* **TASK DESCRIPTION**:
Since only part of the material below is wanted, output exactly the lines from the one with "mug: present [345,266,409,317]" up to and including the one with "plant pot: present [387,192,485,314]".

* **INPUT FOR THIS TASK**:
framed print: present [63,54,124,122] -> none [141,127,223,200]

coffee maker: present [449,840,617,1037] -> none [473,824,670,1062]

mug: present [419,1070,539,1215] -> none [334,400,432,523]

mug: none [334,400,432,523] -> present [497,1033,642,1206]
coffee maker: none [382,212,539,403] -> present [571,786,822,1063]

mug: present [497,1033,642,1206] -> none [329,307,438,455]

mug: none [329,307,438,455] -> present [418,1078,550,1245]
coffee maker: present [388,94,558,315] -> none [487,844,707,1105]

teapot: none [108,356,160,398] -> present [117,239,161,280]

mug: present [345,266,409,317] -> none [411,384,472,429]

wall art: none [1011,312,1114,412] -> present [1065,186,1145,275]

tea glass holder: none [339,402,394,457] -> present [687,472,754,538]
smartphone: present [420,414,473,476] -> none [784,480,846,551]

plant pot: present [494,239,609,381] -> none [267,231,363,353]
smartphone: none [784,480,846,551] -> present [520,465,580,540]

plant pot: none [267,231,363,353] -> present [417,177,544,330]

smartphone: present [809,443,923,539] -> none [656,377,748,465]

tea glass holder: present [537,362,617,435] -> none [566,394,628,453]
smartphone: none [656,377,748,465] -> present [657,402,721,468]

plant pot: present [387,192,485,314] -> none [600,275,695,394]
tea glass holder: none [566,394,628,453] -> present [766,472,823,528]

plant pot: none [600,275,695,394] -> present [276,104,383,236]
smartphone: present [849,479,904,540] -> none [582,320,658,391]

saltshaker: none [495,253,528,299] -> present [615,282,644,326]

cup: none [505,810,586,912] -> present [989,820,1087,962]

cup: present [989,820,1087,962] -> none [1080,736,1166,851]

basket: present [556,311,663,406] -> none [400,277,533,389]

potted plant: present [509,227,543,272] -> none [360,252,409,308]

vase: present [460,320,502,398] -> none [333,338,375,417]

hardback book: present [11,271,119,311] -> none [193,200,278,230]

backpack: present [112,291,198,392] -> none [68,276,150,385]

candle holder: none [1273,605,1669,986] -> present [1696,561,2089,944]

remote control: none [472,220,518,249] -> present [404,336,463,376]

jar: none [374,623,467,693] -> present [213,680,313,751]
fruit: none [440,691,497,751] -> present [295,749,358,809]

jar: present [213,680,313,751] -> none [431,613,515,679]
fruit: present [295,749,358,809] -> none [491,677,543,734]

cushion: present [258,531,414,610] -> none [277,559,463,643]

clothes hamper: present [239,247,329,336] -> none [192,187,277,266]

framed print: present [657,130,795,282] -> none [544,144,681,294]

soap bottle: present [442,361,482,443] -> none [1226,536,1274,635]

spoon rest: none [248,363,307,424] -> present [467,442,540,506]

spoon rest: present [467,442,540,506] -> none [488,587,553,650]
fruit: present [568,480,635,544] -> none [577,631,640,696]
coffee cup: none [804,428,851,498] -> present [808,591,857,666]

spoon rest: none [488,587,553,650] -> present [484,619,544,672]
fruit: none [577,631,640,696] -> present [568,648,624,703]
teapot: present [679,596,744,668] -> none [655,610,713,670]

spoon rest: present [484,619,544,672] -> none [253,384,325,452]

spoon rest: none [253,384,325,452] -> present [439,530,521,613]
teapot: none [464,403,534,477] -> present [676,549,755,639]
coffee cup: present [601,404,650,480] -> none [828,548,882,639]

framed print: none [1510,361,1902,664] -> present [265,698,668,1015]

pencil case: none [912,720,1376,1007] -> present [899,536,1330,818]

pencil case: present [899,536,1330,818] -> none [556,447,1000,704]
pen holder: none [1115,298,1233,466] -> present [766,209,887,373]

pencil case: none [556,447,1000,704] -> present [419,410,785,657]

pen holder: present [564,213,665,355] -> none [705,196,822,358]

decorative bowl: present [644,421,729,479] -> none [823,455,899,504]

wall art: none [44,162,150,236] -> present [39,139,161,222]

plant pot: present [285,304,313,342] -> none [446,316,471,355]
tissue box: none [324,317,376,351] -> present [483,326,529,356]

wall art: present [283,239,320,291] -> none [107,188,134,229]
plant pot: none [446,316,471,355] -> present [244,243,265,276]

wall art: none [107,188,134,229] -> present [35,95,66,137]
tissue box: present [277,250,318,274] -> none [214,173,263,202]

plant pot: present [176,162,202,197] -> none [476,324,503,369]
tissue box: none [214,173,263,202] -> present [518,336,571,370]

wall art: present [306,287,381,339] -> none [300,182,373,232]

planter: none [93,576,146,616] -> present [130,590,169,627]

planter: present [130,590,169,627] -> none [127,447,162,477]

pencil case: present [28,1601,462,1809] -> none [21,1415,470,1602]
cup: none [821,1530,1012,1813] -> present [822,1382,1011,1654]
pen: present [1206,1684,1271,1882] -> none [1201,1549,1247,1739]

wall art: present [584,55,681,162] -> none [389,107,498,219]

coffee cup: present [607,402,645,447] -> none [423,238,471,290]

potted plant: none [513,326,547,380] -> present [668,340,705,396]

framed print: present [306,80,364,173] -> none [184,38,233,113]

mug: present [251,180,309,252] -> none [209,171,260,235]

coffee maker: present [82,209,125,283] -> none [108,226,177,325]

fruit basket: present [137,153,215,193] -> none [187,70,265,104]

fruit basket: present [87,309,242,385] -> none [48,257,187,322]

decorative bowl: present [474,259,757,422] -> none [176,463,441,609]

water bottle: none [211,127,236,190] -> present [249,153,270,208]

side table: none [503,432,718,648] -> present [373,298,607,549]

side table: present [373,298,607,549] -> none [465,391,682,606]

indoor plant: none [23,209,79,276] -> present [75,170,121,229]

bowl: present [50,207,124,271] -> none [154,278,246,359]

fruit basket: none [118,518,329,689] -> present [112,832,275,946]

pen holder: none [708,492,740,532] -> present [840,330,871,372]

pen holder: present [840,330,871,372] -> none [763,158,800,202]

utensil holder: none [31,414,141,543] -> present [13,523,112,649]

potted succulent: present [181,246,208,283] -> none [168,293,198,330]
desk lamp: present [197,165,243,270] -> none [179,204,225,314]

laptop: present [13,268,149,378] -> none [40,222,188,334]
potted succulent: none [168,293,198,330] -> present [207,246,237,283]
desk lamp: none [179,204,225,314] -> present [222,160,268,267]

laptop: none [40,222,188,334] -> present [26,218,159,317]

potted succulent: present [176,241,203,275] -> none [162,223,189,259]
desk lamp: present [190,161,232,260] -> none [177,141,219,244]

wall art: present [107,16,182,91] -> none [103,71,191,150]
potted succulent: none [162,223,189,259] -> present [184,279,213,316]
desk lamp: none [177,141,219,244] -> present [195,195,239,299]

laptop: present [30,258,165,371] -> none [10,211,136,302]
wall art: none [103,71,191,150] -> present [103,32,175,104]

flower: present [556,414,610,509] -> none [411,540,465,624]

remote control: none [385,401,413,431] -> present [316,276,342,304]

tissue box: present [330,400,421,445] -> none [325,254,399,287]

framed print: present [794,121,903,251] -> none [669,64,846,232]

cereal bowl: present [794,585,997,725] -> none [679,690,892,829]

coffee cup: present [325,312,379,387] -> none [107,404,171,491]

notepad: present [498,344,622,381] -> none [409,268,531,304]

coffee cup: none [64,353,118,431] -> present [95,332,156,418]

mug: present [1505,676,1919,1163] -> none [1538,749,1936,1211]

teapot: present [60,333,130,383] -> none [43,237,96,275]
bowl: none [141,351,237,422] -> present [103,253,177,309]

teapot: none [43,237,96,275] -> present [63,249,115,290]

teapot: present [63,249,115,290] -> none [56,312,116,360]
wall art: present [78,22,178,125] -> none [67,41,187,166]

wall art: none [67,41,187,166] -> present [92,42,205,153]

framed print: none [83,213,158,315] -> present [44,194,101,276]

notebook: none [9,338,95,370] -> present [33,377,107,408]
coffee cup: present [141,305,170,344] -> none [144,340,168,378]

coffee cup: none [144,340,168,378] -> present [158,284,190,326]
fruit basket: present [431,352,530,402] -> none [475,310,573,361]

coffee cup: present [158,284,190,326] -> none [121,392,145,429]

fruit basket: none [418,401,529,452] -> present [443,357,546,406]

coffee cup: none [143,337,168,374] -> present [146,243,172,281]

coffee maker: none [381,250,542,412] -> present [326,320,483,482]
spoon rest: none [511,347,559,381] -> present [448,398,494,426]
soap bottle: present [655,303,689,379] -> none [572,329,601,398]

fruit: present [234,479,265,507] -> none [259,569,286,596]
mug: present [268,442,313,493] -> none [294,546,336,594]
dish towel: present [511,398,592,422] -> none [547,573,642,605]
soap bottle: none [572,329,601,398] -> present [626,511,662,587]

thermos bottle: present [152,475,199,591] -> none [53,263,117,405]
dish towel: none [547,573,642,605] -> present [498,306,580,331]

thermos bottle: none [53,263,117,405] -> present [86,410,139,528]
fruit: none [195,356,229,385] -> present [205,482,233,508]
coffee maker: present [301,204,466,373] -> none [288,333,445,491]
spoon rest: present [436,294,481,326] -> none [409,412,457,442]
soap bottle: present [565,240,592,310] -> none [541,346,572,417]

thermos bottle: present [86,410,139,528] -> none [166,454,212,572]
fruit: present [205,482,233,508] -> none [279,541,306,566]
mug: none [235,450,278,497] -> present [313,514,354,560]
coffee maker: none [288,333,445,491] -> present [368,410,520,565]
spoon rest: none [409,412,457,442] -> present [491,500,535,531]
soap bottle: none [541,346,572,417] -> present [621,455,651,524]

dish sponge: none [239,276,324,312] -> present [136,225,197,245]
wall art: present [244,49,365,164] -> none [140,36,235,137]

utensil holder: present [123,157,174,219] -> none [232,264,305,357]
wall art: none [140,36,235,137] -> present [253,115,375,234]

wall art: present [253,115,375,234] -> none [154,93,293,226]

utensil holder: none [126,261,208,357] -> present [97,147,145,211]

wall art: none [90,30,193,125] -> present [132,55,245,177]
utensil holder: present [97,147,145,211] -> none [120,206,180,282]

* **THE COMPLETED TASK**:
mug: present [345,266,409,317] -> none [411,384,472,429]

wall art: none [1011,312,1114,412] -> present [1065,186,1145,275]

tea glass holder: none [339,402,394,457] -> present [687,472,754,538]
smartphone: present [420,414,473,476] -> none [784,480,846,551]

plant pot: present [494,239,609,381] -> none [267,231,363,353]
smartphone: none [784,480,846,551] -> present [520,465,580,540]

plant pot: none [267,231,363,353] -> present [417,177,544,330]

smartphone: present [809,443,923,539] -> none [656,377,748,465]

tea glass holder: present [537,362,617,435] -> none [566,394,628,453]
smartphone: none [656,377,748,465] -> present [657,402,721,468]

plant pot: present [387,192,485,314] -> none [600,275,695,394]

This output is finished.